歯を失うより恐ろしい歯周病の合併症

歯を失うより恐ろしい歯周病の合併症

口腔内に住む細菌は、多くの場合家族を中心とした他の人からの唾液を通じて感染する。その種類やバランスは人それぞれ。

口内環境の悪化は、全身の疾患まで引き起こすことがわかってきた。口内の悪玉菌を抑制することで注目が高まる「ロイテリ菌」の最新情報もお届け。■口の中の善玉菌と悪玉菌のバランスが口内環境を決める

歯周病とは、歯周病菌に感染することで起こる歯肉(歯ぐき)や歯槽骨(歯を支えている骨)など歯の周りの病気で、成人の約8割がかかっているといわれる。気づかずに放置すると病状が進行し、やがて歯を支える骨が溶け、歯を失うこともある。しかし、初期のうちは痛みもなく歯肉が腫れる程度なので、軽視しがちではないだろうか。

ところが近年、歯周病は口の中だけの病気だけにとどまらず、全身の疾患に関わっていることがわかってきた。アルツハイマー型認知症や脳梗塞、心筋梗塞、誤嚥性(ごえんせい)肺炎、糖尿病、早産・低体重出産、関節リウマチなどの全身疾病に、歯周病菌が関与しているというのだ。

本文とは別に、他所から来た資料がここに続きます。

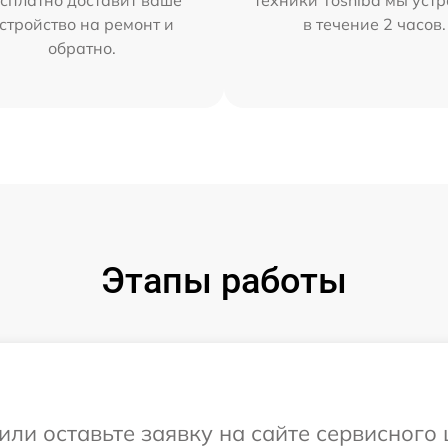
сплатно доставит ваше
техники Toshiba мы уст
стройство на ремонт и
в течение 2 часов.
обратно.
Этапы работы
или оставьте заявку на сайте сервисного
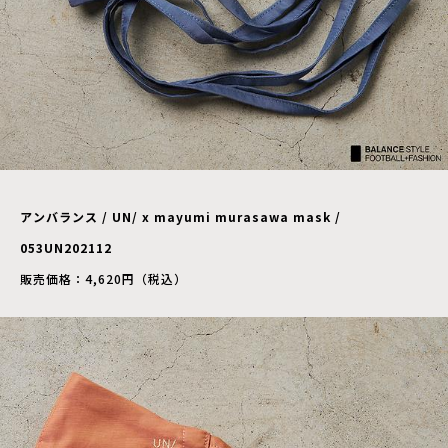
アンバランス / UN/ x mayumi murasawa mask /
053UN202112
販売価格：4,620円（税込）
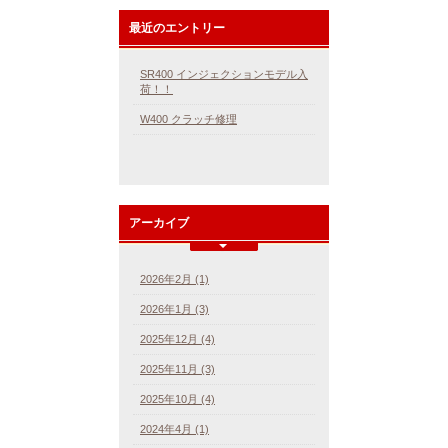
最近のエントリー
SR400 インジェクションモデル入
荷！！
W400 クラッチ修理
アーカイブ
2026年2月 (1)
2026年1月 (3)
2025年12月 (4)
2025年11月 (3)
2025年10月 (4)
2024年4月 (1)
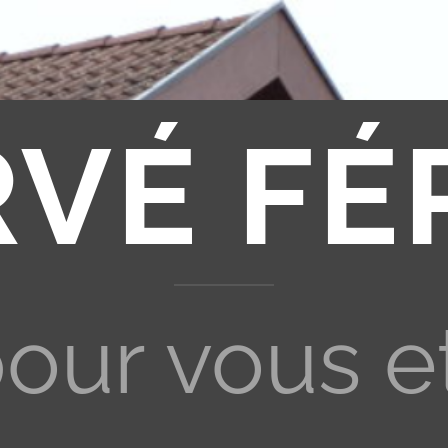
RVÉ FÉ
pour vous e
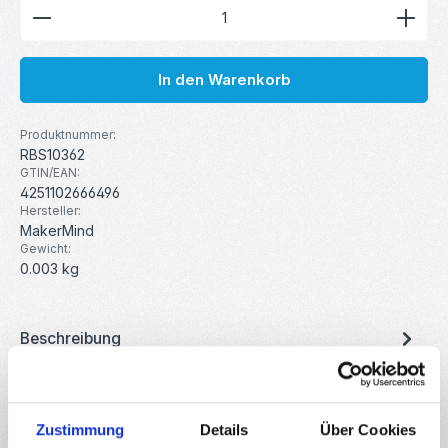
Produkt Anzahl: Gib den gewünschten Wert ein ode
In den Warenkorb
Produktnummer:
RBS10362
GTIN/EAN:
4251102666496
Hersteller:
MakerMind
Gewicht:
0.003 kg
Beschreibung
Einreihige 2,54 mm Stiftleiste mit 40 Pins Diese einfach
Stiftleiste ist ein unverzichtbares Bauteil für alle Arduino- u…
Mehr
Zustimmung
Details
Über Cookies
Eigenschaften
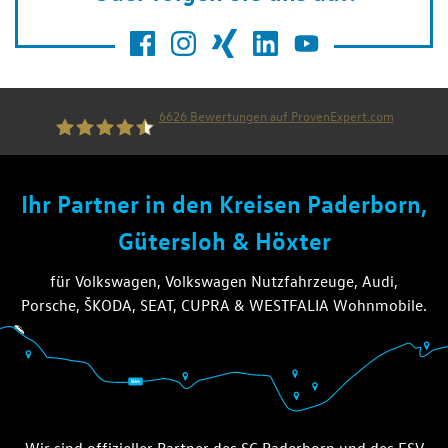
6626
Bewertungen auf ProvenExpert.com
die thiel gruppe
Ihr Partner in den Kreisen Paderborn,
Gütersloh & Höxter
für Volkswagen, Volkswagen Nutzfahrzeuge, Audi,
Porsche, ŠKODA, SEAT, CUPRA & WESTFALIA Wohnmobile.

私たちの口腔内にはおよそ300〜700種類の細菌が存在し、人それぞれのバランスで住み着いている。細菌は「常在菌(善玉菌)・日和見菌・悪玉菌」に分類され、バランスは常に一定ではなく、日々勢力争いを繰り広げている。

理想的なバランスは「善玉菌2:日和見菌7:悪玉菌1」。ところが、歯磨きが不十分だったり、唾液が少なくなったりすると、悪玉菌や日和見菌が暴走して、むし歯や歯周病のリスクが高まってしまう。